Through rejecting the spiritual goal of the Exodus, the apostate is still spiritually enslaved; thus, he cannot partake of the Passover offering which commemorates our total freedom – both physical and spiritual. The convert, however, identifies with the spiritual goal of the Exodus, for the convert has accepted the Divine Teaching that gives us spiritual freedom.
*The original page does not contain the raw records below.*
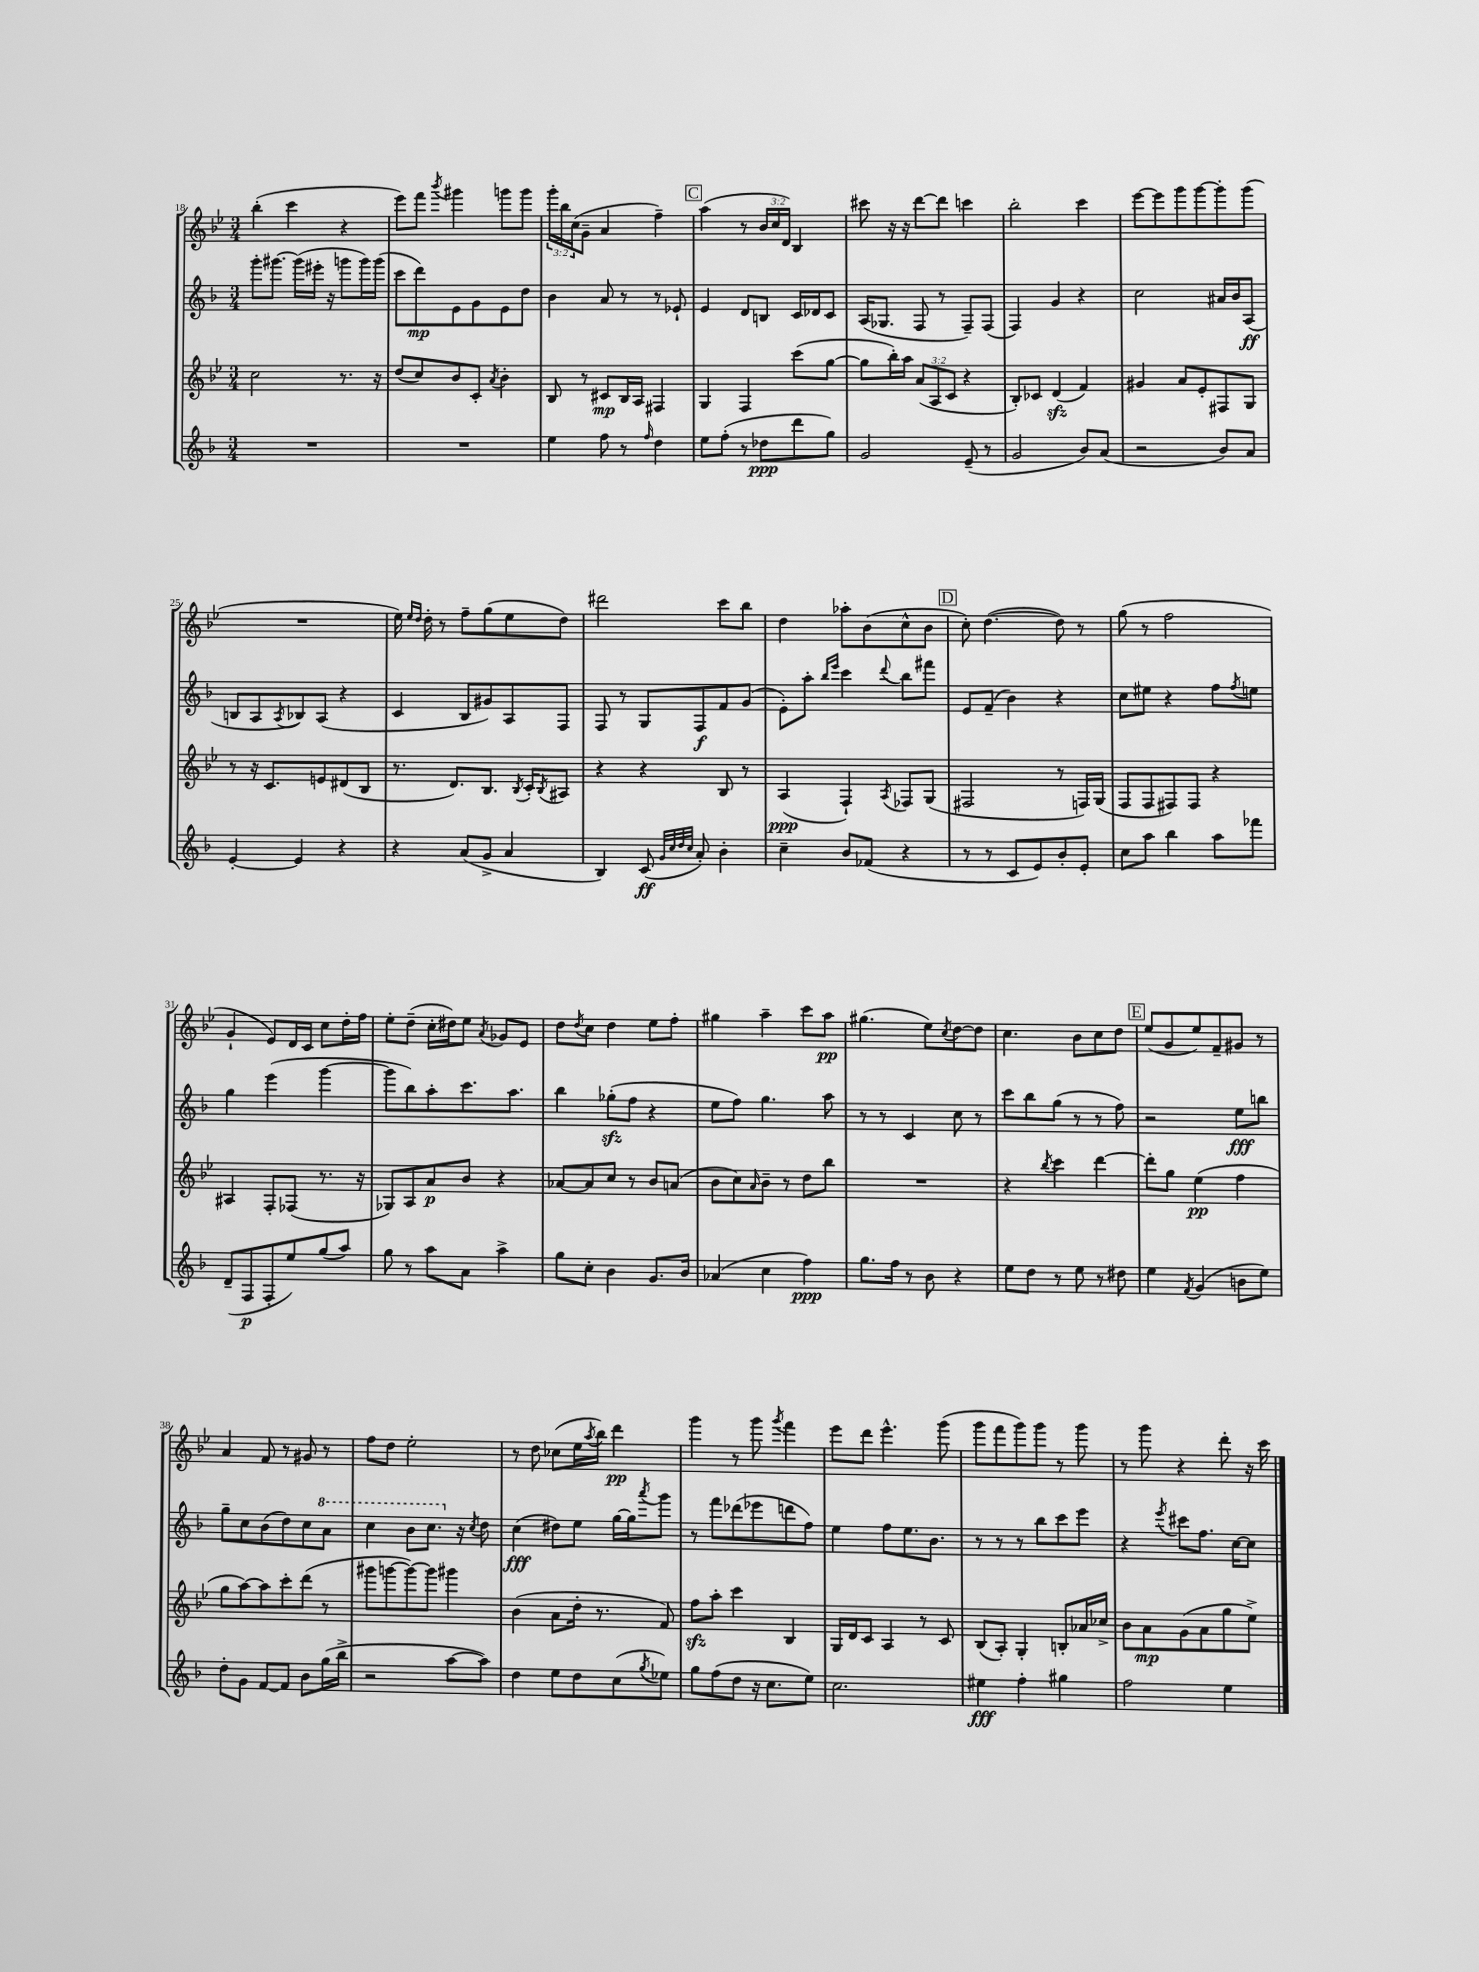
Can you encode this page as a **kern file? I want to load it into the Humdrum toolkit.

**kern	**kern	**kern	**kern
*staff4	*staff3	*staff2	*staff1
*clefG2	*clefG2	*clefG2	*clefG2
*k[b-]	*k[b-e-]	*k[b-]	*k[b-e-]
*M3/4	*M3/4	*M3/4	*M3/4
2.r	2cc\	8ggg'\L	(4bb-'\
.	.	[8.ggg#\J	.
.	.	.	4ccc\
.	.	(16ggg#\]LL	.
.	.	16eee#'\JJ	.
.	.	16r	.
.	8.r	8ggg\L	4r
.	.	16ggg\L)	.
.	16r	(16ggg\JJ	.
=	=	=	=
2.r	(8dd/L	8ccc\L	8eee-\L)
.	8cc/)	8ddd\)	8fff\J
.	.	.	8qbbb-/
.	8b-/	8e\	4ggg#\
.	8c'/J	8g\	.
.	8qa/	.	.
.	4b-'\	8e\	8ggg\L
.	.	8dd\J	8ggg\J
=	=	=	=
4ee\	8B-/	4b-\	24ggg'\LL
.	.	.	24bb-\
.	.	.	(24cc\J
.	8r	.	8g~\J
8ff\	8c#/L	8a/	4a/
8r	16B-/L	8r	.
.	16A/JJ	.	.
16qqff/	.	.	.
4dd\	4F#/	8r	4ff~\)
.	.	8e-`/	.
=	=	=	=
8ee\L	4G/	4e/	(4aa\
(8ff'\J	.	.	.
8r	4F/	8d/L	8r
8dd-\L	.	8B/J	24b-/LL
.	.	.	24cc/
.	.	.	24d/JJ)
8ddd\	(8ccc\L	16c/LL	4B-/
.	.	16d-/J	.
8gg\J)	[8gg\J	8c/J	.
=	=	=	=
2g/	8gg\]L	(16A/LK	8ccc#\
.	.	8.G-/J	.
.	16bb-'\L)	.	16r
.	16aa\JJ	.	16r
.	(12a/L	8F/	[8ddd\L
.	12A/	.	.
.	.	8r	8ddd\]J
.	12c/J	.	.
(8e~/	4r	8F~/L)	4ccc\
8r	.	(8F/J	.
=	=	=	=
2g/	8B-'/L)	4F/)	2bb-'\
.	8c-/J	.	.
.	(4d/	4g/	.
8b-/L)	4f/)	4r	4ccc\
(8a/J	.	.	.
=	=	=	=
2r	4g#/	2cc\	[8eee-\L
.	.	.	8eee-\]
.	8a/L	.	8ggg\
.	8e-'/	.	[8ggg\
8b-/L)	8F#/	16a#/LL	8ggg'\]
.	.	16b-/J	.
8a/J	8G/J	(8A/J	(8ggg\J
=	=	=	=
[4e'/	8r	8B/L	2.r
.	16r	8A/	.
.	8.c/L	.	.
.	.	8qA/	.
4e/]	.	8B-/)	.
.	8e/	(8A/J	.
4r	(8d#/	4r	.
.	8B-/J	.	.
=	=	=	=
4r	8.r	4c/	16ee-\)
.	.	.	16qqee-/LL
.	.	.	16qqdd/JJ
.	.	.	16dd'\
.	.	.	8r
.	8.d/L)	.	.
(8a/L	.	8B-/L	8ff~\L
8g^/J	8.B-/J	8g#/)	(8gg\
4a/	.	8A/	8ee-\
.	8qB-/	.	.
.	16c'/LK	.	.
.	8qB-/	.	.
.	8A#/J	8F/J	8dd\J)
=	=	=	=
4B-/)	4r	8F/	2ddd#\
.	.	8r	.
(8c/	4r	8G/L	.
32qqg/LLL	.	.	.
32qqcc/	.	.	.
32qqdd/	.	.	.
32qqcc/JJJ	.	.	.
8a'/)	.	8F/	.
4b-'\	8B-/	8f/	8ccc\L
.	8r	(8g/J	8bb-\J
=	=	=	=
4cc~\	(4A/	8e'\L)	4dd\
.	.	8aa'\J	.
.	.	16qqbb-/LL	.
.	.	16qqeee/JJ	.
8b-/L	4F`/)	4ccc\	8aa-'\L
(8f-/J	.	.	(8b-\
.	8qA/	8qqddd/	.
4r	8F-/L	8bb-\L	8cc^^\
.	(8G/J	8fff#\J	8b-\J
=	=	=	=
8r	2F#/	8e/L	8cc'\)
8r	.	(8f~/J	([4.dd\
8c/L	.	4b-\)	.
8e/)	.	.	.
8b-'/	8r	4r	8dd\])
8e'/J	16F/LL)	.	8r
.	(16G/JJ	.	.
=	=	=	=
8cc\L	8F/L	8cc\L	(8gg\
8aa\J	8F/	8ee#\J	8r
4bb-\	8F#/)	4r	2ff\
.	8F#/J	.	.
8aa\L	4r	8ff\L	.
.	.	8qff/	.
8fff-\J	.	8ee\J	.
=	=	=	=
(8d~/L	4A#/	4gg\	4g`/
8F/	.	.	.
8F'/	8F'/L	(4eee\	8e-/L)
8ee/)	(8F-/J	.	16d/L
.	.	.	16c/JJ
(8gg/	8.r	[4ggg\	8cc\L
8aa/J)	.	.	16dd'\L
.	16r	.	16ff\JJ
=	=	=	=
8gg\	8G-/L)	8ggg\]L	8ee-'\L
8r	8A/	8bb-\)	(8dd~\J
8aa\L	8a/	8aa'\	16cc'\LL
.	.	.	16dd#\J)
8a\J	8b-/J	8.ccc\	8ee-\J
.	.	.	8qa/
4aa^\	4r	.	8g-/L
.	.	8.aa\J	.
.	.	.	8e-/J
=	=	=	=
8gg\L	[8a-/L	4bb-\	8dd\L
.	.	.	8qdd/
8cc'\J	8a-/]	.	8cc\J
4b-\	8cc/J	(8gg-'\L	4dd\
.	8r	8ff\J	.
8.g/L	8b-/L	4r	8ee-\L
.	(8a/J	.	8ff'\J
16b-/Jk	.	.	.
=	=	=	=
(4a-/	8b-\L	8ee\L	4gg#\
.	8cc\)	8ff\J)	.
.	16qqa/	.	.
4cc\	8b-~\J	4.gg\	4aa~\
.	8r	.	.
4ff\)	8dd\L	.	8ccc\L
.	8bb-\J	8aa\	8aa\J
=	=	=	=
8.gg\L	2.r	8r	(4.gg#\
.	.	8r	.
16ff\Jk	.	.	.
8r	.	4c/	.
8b-\	.	.	8ee-\L)
.	.	.	8qcc/
4r	.	8cc\	[8dd\
.	.	8r	8dd\]J
=	=	=	=
8ee\L	4r	8ccc\L	4.cc\
8dd\J	.	8bb-\	.
.	8qbb-/	.	.
8r	4ccc\	(8gg\J	.
8ee\	.	8r	8b-\L
8r	[4ddd\	8r	8cc\
8dd#\	.	8ff\)	8dd\J
=	=	=	=
4ee\	8ddd'\]L	2r	(8ee-/L
.	8gg\J	.	8g/
8qf/	.	.	.
(4g/	(4ee-\	.	8ee-/)
.	.	.	8f~/
8b\L	4ff\	8ee\L	8g#/J
8ee\J)	.	8bb\J	8r
=	=	=	=
8dd'\L	8gg\L	8gg~\L	4a/
8g\J	[8aa\)	8cc\	.
[8f/L	8aa\]	(8b-\	8f/
8f/]J	8ccc'\	8dd\)	8r
8b-\L	(8ddd\J	8cc\	8g#/
(16gg\L	8r	8aa\J	8r
16bb-^\JJ	.	.	.
=	=	=	=
2r	8ggg#\L	4ccc\	8ff\L
.	[8ggg\	.	8dd\J
.	8ggg\_)	8bb-\L	2ee-'\
.	8ggg\]J	8.ccc\J	.
[8aa\L	4ggg#\	.	.
.	.	16r	.
.	.	8qcc/	.
8aa\]J)	.	8dd\	.
=	=	=	=
4dd\	(4b-\	(4cc\	8r
.	.	.	8dd\
8ee\L	8a\L	8dd#\L)	(8cc-\L
8dd\	16dd'\Jk	8ee\J	16ee-\L
.	.	.	8qaa/
.	8.r	.	16bb-\JJ)
(8cc\	.	[16gg\LL	4ddd\
.	.	16gg\]J	.
8qgg/	.	8qaaa/	.
8ee-\J)	8f/)	8ggg\J	.
=	=	=	=
8gg\L	8ff\L	8r	4ggg\
(8ff\	8aa'\J	8fff\L	.
8dd\J	4ccc\	(8ddd-\	8r
16r	.	8eee-\	8ggg\
8.cc\L	.	.	.
.	.	.	8qggg/
.	4B-/	8ddd\	4fff\
8ee\J)	.	8ff\J)	.
=	=	=	=
2.cc\	16G/LL	4ee\	8eee-\L
.	16d/J	.	.
.	8c/J	.	8ddd\J
.	4A/	8ff\L	4.eee-^^\
.	.	8.ee\	.
.	8r	.	.
.	.	8.b-\J	.
.	8c/	.	(8ggg\
=	=	=	=
4ee#\	(8B-/L	8r	8ggg\L
.	8A'/J)	8r	8fff\
4ff'\	4G'/	8r	8ggg\)
.	.	8bb-\L	8ggg\J
4gg#\	8B'/L	8ccc\	8r
.	16a-/L	8eee\J	8ggg\
.	16cc-^/JJ	.	.
=	=	=	=
2ff\	8b-\L	4r	8r
.	8a\	.	8ggg\
.	.	8qeee/	.
.	(8g\	8ccc#\L	4r
.	8a\	8.ff\J	.
4ee\	8gg\	.	8ddd'\
.	.	[16cc\LK	.
.	8ee-^\J)	8cc\]J	16r
.	.	.	16ccc\
==	==	==	==
*-	*-	*-	*-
It is therefore fitting that the convert partake of the sacred Passover offering which commemorates and celebrates our total freedom.

 

Have a Good, Sweet, and Strengthening Shabbos,

And a Chodesh Tov – A Good Month!

Yosef Ben Shlomo Hakohen  (See below)

 

Related Teachings and Comments:

 

1. The Sefer HaChinuch, a classical work on the Torah’s mitzvos, explains that one of the reasons for the mitzvah of the Passover offering is because “it is a sign and a commemoration that at that time we came to shelter under the wings of the Shechinah (the Divine Presence).

 

2. The mitzvah to have the Passover offering is called a “service”; thus, Moshe proclaimed the following message regarding the Passover offering:

 

“It will be that when you come to the Land that Hashem will give you, as He has spoken, you shall observe this service.” (Exodus 12:25).

 

The meshumad, however, does not wish to join us in serving Hashem; thus, he cannot eat from the Passover offering of service.

 

3. The following is a Passover definition of freedom: When we dedicate ourselves to the altruistic purpose of our creation and thereby become the servants of Hashem, we are released from the bonds which prevent us from becoming who we are meant to be.

 

Rabbi Irving Bunim, a noted Torah educator of the 20th century, adds the following related insight:

 

“Whether mankind likes it or not, the realization grows that an uncommitted life, free of any higher goals or responsibilities, brings a bondage worse than slavery. The Eastern poet (from India), Rabindranath Tagore, moved intuitively toward this conclusion when he wrote: ‘I have on my table a violin string. It is free...But it is not free to do what a violin string is supposed to do – to produce music. So I take it, fix it in my violin, and tighten it until it is taut. Only then is it free to be a violin string.’ ” (Ethics from Sinai by Irving Bunim, 6:2)

 

4. Why is the mitzvah of the Passover offering contingent upon our living in the Promised Land? I would like to suggest the following reason: It is only in the Land that we can fully experience both physical and spiritual freedom. 

 

How does the Land enable us to fully experience spiritual freedom? We gain spiritual freedom through fulfilling all the mitzvos of the Torah; moreover, the place where we can fulfill all these mitzvos is in the Land, for as we previously discussed, there are a number of mitzvos which can only be fulfilled in the Land. In this spirit, Moshe gave our people the following message when we stood at the border of the Promised Land.

 

“See, I have taught you statutes and social laws which Hashem, my God, has commanded me, so that you may act accordingly in the midst of the Land” (Deuteronomy 4:5).